7
votes

I am loading all DLLs from a specific "extensions" directory in a new AppDomain to get some Reflection related information out of those.

This is what I'm trying:

I created a new library AssemblyProxy in my solution which just has this class:

public class AssemblyProxy : MarshalByRefObject
{
    public Assembly LoadFile( string assemblyPath )
    {
      try
      {
        return Assembly.LoadFile( assemblyPath );
      }
      catch
      {
        return null;
      }
    }
}

I make sure this DLL is present inside my "extensions" directory. Then I use the following code to load all assemblies from "extensions" directory into the new AppDomain.

foreach( string extensionFile in Directory.GetFiles( ExtensionsDirectory, "*.dll" ) )
{
        Type type = typeof( AssemblyProxy.AssemblyProxy );
        var value = (AssemblyProxy.AssemblyProxy) Domain.CreateInstanceAndUnwrap(
            type.Assembly.FullName,
            type.FullName );

        var extensionAssembly = value.LoadFile( extensionFile );

        types.AddRange( extensionAssembly.GetTypes() );
}

Some DLLs do get loaded successfully but on some DLLs an exception is thrown like this:

Could not load file or assembly 'Drivers, Version=2.3.0.77, Culture=neutral, PublicKeyToken=null' or one of its dependencies. The system cannot find the file specified.

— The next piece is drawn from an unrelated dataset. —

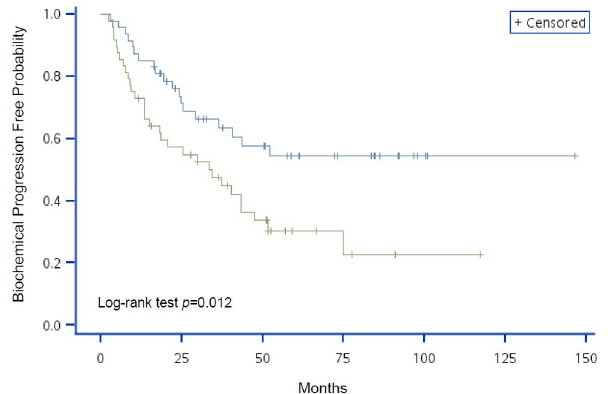
Figure 1. Kaplan-Meier analysis of BCP-free probability for advanced prostate cancer patients by risk group using initial PSA. The blue line represents the low initial PSA group (PSA , 106 ng/ mL) and the green line represents the high initial PSA group (PSA $ 106 ng/mL). P -value of Log-rank test , 0.001.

EDIT: The exception is not thrown in the new AppDomain. The DLL gets successfully loaded in the new AppDomain. The exception gets thrown as soon as the assembly reference is returned to the main/calling AppDomain. Does the main/calling AppDomain try to load the assembly on its own on just receiving the reference?

Thanks.

1
Isn't ReflectionLoadOnly sufficient for your (untold) purposes? - Christian.K
What's wrong with CreateInstanceAndUnwrap? - Algirdas
@ConradFrix ReflectionOnlyLoad does load the assembly in the current AppDomain, just not its dependencies. As far as I am aware you cannot unload them from the current AppDomain. - C.Evenhuis
@ConradFrix: there are other reasons to. Like just scanning the assemblies or to build plugin systems (scan assembly after plugins & unload it if there are none + unload plugins which isn't used anymore) - jgauffin
@user1004959: Because you are returning Assembly. You will need to create a safe serializable/remotable object to transfer that info. As soon as a type crosses the boundary, you are screwed ;p - leppie

1 Answers

3
votes

You should not return an Assembly object from the new AppDomain because this will only work if you main AppDomain has access to those assemblies which it does not since the assemblies are located in a directory that:

One way to avoid this to follow the leppie's comment and:

  1. Create a serialized type that includes the minimum information you need from the Assembly object.
  2. Add this type to new assembly that both AppDomain's have access to. The simplest way to do this by adding it to the GAC.

Another approach would be to use Mono.Cecil instead of System.Reflection. Mono.Cecil will allow you to inspect assemblies without loading them. For a very simple example look at the second half from this answer.